The Splicing Factor hnRNP M Is a Critical Regulator of Innate Immune Gene Expression in Macrophages

While transcriptional control of innate immune gene expression is well characterized, almost nothing is known about how pre-mRNA splicing decisions influence, or are influenced by, macrophage activation. Here, we demonstrate that the splicing factor hnRNP M is a critical repressor of innate immune gene expression and that its function is regulated by pathogen sensing cascades.

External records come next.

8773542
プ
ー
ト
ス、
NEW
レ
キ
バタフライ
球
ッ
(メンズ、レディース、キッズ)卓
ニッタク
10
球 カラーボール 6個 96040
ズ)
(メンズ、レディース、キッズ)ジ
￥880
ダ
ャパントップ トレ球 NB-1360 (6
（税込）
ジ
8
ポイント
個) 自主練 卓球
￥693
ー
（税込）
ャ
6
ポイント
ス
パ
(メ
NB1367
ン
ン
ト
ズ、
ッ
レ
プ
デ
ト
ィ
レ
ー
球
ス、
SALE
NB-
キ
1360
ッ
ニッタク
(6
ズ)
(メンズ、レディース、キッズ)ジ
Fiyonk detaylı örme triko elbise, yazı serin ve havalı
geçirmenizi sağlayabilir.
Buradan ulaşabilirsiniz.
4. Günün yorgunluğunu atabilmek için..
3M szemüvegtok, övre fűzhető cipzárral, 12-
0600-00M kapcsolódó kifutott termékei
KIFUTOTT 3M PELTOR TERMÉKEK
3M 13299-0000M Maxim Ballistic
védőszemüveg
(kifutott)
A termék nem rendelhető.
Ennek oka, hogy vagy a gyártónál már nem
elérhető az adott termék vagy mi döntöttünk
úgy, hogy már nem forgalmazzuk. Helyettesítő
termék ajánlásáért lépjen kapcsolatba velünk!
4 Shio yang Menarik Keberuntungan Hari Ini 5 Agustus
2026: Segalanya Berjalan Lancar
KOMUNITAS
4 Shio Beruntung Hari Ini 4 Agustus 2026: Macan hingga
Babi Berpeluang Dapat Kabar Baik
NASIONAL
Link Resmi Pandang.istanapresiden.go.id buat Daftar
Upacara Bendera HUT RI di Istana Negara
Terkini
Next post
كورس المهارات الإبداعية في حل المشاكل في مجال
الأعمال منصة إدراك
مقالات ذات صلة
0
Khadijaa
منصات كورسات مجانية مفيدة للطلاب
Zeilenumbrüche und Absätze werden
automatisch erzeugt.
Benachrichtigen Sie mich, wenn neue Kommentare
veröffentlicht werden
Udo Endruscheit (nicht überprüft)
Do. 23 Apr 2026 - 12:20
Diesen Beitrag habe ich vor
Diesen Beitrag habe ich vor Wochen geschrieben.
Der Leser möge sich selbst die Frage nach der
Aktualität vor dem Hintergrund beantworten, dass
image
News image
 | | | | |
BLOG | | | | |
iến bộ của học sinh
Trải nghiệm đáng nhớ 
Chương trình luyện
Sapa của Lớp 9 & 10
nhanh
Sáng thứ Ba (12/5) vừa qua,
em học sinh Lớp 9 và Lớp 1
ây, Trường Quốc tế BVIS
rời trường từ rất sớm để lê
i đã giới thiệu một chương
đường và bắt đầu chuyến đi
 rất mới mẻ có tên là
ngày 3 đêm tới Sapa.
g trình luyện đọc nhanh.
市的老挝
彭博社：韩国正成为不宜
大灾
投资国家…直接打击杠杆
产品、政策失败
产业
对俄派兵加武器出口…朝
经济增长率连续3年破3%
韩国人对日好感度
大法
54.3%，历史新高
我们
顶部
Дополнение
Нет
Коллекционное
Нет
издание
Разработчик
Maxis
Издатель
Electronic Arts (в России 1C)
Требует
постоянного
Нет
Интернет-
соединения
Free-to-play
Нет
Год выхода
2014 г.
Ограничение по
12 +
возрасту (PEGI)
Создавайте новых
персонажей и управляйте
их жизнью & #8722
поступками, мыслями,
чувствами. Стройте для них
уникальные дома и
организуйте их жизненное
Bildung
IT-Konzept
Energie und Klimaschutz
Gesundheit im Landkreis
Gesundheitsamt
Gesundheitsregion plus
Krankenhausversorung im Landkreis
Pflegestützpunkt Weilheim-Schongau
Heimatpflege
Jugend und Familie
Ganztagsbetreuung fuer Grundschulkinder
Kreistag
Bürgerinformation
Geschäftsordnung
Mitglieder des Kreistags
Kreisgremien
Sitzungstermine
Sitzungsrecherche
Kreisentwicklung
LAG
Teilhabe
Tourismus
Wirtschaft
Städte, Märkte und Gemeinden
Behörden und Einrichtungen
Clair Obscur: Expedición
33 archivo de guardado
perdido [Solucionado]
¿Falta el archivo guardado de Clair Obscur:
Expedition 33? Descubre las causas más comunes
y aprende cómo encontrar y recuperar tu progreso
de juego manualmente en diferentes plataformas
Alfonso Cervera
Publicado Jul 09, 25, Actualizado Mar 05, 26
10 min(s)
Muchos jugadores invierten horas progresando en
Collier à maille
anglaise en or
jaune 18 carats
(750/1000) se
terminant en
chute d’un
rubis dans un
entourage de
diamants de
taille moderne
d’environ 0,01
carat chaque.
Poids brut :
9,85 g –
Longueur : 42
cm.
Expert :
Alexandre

Loss of hnRNP M led to hyperinduction of a unique regulon of inflammatory and antimicrobial genes following diverse innate immune stimuli. While mutating specific serines on hnRNP M had little effect on its ability to control pre-mRNA splicing or transcript levels of housekeeping genes in resting macrophages, it greatly impacted the protein’s ability to dampen induction of specific innate immune transcripts following pathogen sensing. These data reveal a previously unappreciated role for pattern recognition receptor signaling in controlling splicing factor phosphorylation and establish pre-mRNA splicing as a critical regulatory node in defining innate immune outcomes. [Display omitted] •hnRNP M represses a cohort of innate immune transcripts in macrophages•hnRNP M associates with the IL6 genomic locus to co-transcriptionally repress splicing•Following infection, phosphorylation of hnRNP M at S574 can relieve this repression•Loss of hnRNP M enhances macrophages’ ability to control viral infection West et al. report that hnRNP M represses expression of a cohort of innate immune transcripts in infected macrophages. IL6 splicing repression is relieved when hnRNP M is phosphorylated at specific residues, demonstrating that post-translational modification of splicing factors downstream of pathogen sensing can control maturation of innate immune mRNAs.